Gregory Farnum gfarnum at redhat.com
Thu Oct 18 14:20:44 PDT 2018

On Thu, Oct 18, 2018 at 1:35 PM Bryan Stillwell <bstillwell at godaddy.com> wrote:
> It does look like we're hitting the ms_tcp_read_timeout.  I changed it to 79 seconds and I've had a couple dumps that were hung for ~2m40s (2*ms_tcp_read_timeout) and one that was hung for 8 minutes (6*ms_tcp_read_timeout).
> I agree that 15 minutes (900s) is a long timeout.  Anyone know the reasoning for that decision?

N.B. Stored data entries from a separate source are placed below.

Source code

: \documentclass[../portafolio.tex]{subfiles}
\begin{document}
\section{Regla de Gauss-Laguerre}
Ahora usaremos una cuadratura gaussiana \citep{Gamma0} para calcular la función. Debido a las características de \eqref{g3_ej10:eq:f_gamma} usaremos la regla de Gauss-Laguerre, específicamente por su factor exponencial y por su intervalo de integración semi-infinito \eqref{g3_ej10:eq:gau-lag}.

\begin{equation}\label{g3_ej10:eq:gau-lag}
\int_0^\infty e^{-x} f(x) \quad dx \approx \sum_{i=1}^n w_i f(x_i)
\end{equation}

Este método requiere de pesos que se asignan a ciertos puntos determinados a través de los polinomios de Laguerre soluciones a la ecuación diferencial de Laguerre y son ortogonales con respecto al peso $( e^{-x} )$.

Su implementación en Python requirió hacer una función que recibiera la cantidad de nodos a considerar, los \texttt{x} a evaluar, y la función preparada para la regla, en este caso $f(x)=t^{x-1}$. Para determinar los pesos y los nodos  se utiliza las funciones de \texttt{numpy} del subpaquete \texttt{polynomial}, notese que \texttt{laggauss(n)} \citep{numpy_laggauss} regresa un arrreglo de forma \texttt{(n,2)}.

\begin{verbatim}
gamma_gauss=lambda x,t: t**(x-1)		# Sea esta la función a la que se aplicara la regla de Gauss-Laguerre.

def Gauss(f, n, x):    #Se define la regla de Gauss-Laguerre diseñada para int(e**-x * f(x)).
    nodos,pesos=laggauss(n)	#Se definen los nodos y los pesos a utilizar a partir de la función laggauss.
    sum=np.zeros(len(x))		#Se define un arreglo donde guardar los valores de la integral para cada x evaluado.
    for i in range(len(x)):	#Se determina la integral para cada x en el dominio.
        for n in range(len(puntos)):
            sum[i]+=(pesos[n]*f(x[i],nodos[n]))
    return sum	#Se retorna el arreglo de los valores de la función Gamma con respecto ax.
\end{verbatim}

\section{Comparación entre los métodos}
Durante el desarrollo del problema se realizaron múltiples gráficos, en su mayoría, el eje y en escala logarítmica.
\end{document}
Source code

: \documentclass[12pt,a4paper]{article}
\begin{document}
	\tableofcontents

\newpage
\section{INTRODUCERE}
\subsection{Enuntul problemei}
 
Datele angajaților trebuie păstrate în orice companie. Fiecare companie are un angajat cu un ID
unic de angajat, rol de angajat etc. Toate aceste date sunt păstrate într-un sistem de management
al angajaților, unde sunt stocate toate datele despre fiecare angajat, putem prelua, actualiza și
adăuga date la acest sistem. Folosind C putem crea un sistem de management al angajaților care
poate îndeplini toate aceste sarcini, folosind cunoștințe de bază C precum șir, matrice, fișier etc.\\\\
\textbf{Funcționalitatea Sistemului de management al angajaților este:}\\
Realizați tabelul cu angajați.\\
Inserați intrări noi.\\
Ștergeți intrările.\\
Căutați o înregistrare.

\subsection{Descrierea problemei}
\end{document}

I think we picked it because it was long enough to be very sure that a
connection wouldn't time out while it was waiting on some kind of slow
response, but short enough that it would actually go away.
In general, we don't expect it to be an "important" value since
connections shouldn't dangle unless one Ceph entity actually remains
alive that whole time and stops needing to talk to an entity it was
previously using, and establishing a connection takes a few
round-trips but otherwise costs little.

So eg it's not uncommon for an rbd client to hit these disconnects if
it stops using its disk for a while. But there's also very little cost
to keeping the session around.

I wouldn't worry much about turning it down quite a bit, but if it's
changing the behavior of ceph-mgr there's also a ceph-mgr bug that
needs to be resolved. I presume John's link is more useful for that.